Na Ginástica Holística, um mesmo movimento pode ser realizado mais de uma vez.

Mas isso não significa simplesmente repetir um gesto.

Imagine um balanço tranquilo dos braços.

Na primeira vez, a experiência acontece de uma maneira.

O movimento pode encontrar mais espaço.

Alguma coisa pode se reorganizar no gesto.

E aquilo que parecia igual começa a ser vivido de outra maneira.

O gesto pode parecer o mesmo.

Mas a experiência já não é.

E aqui há algo importante:

O movimento não é algo que o corpo simplesmente executa enquanto nossa consciência o observa.

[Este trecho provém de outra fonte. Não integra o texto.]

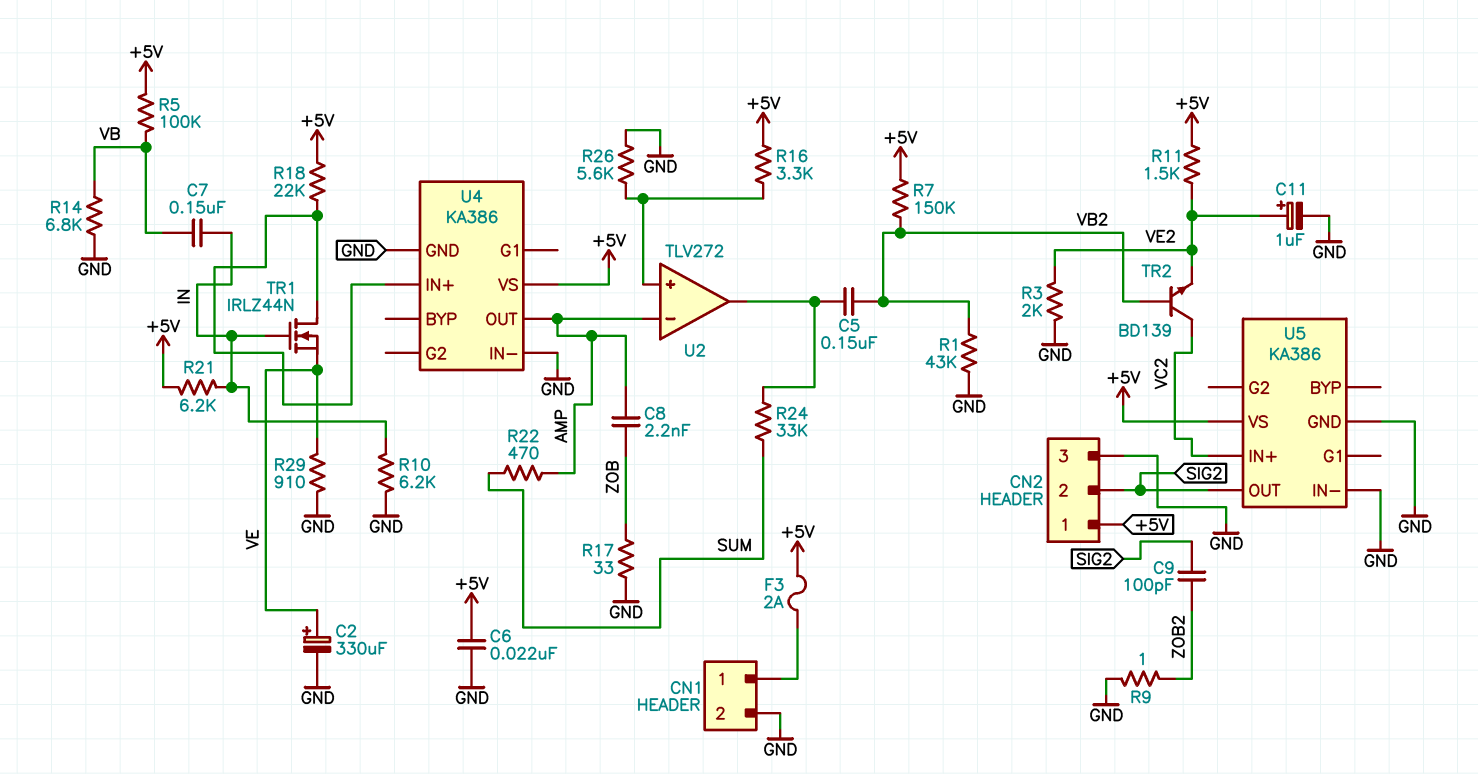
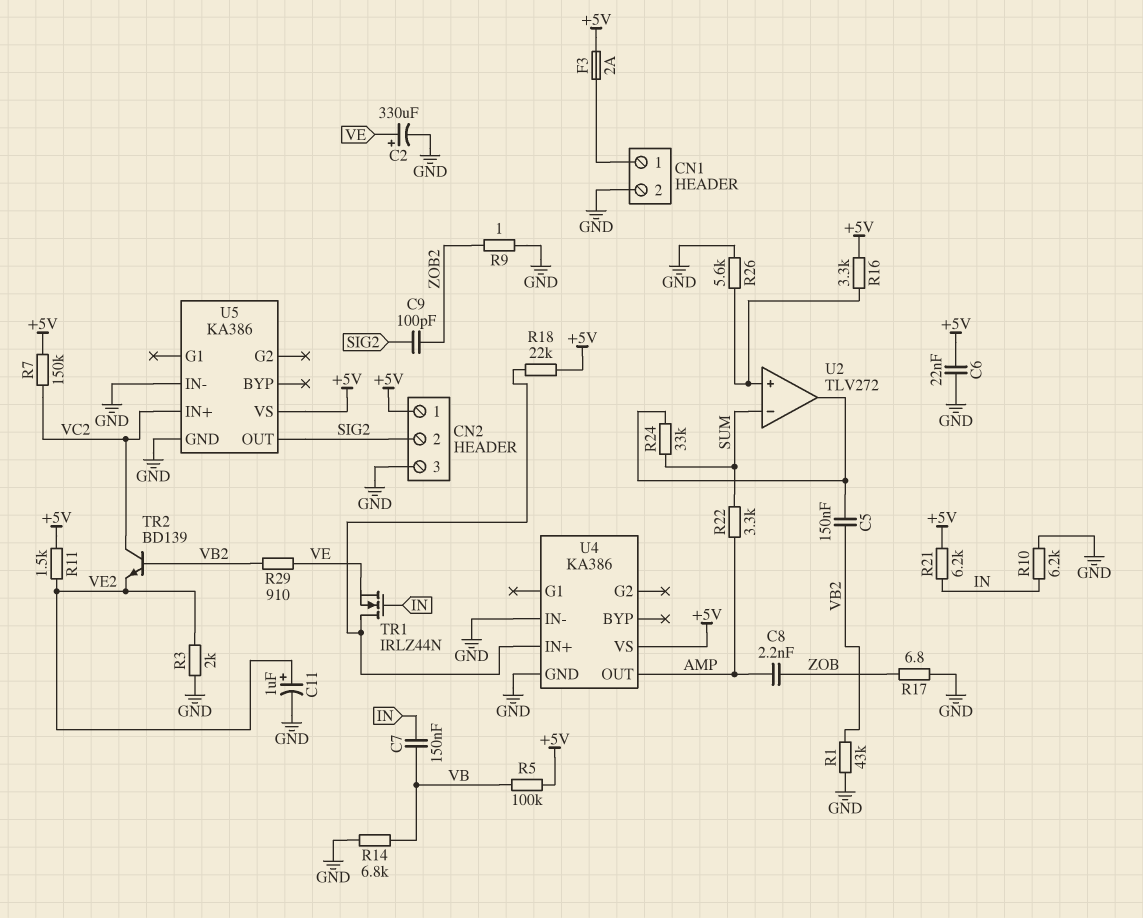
R7: 150k (+5V, VB2) -> 150k (+5V, VC2)
R17: 33 (GND, ZOB) -> 6.8 (GND, ZOB)
R22: 470 (AMP, SUM) -> 3.3k (AMP, SUM)
R29: 910 (GND, VE) -> 910 (VB2, VE)
U2 pin in-: AMP -> SUM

Não há, de um lado, uma consciência que percebe e, de outro, um corpo que se movimenta.

É corporalmente que percebemos, nos orientamos, encontramos o espaço e nos relacionamos com o mundo.

Por isso, perceber um movimento não significa simplesmente observar o que o corpo está fazendo.

Significa ampliar a maneira como vivemos corporalmente aquela experiência.

É nesse sentido que, na Ginástica Holística, repetir pode significar muito mais do que fazer novamente.

A cada vez, novas relações podem se tornar presentes: entre apoio e movimento, respiração e ritmo, equilíbrio e espaço.

E o que se amplia não é apenas a percepção de um corpo que observamos.

Amplia-se a própria experiência de sermos corpo em movimento.

Talvez seja justamente aí que um movimento deixe de ser apenas executado — e passe, de fato, a ser vivido.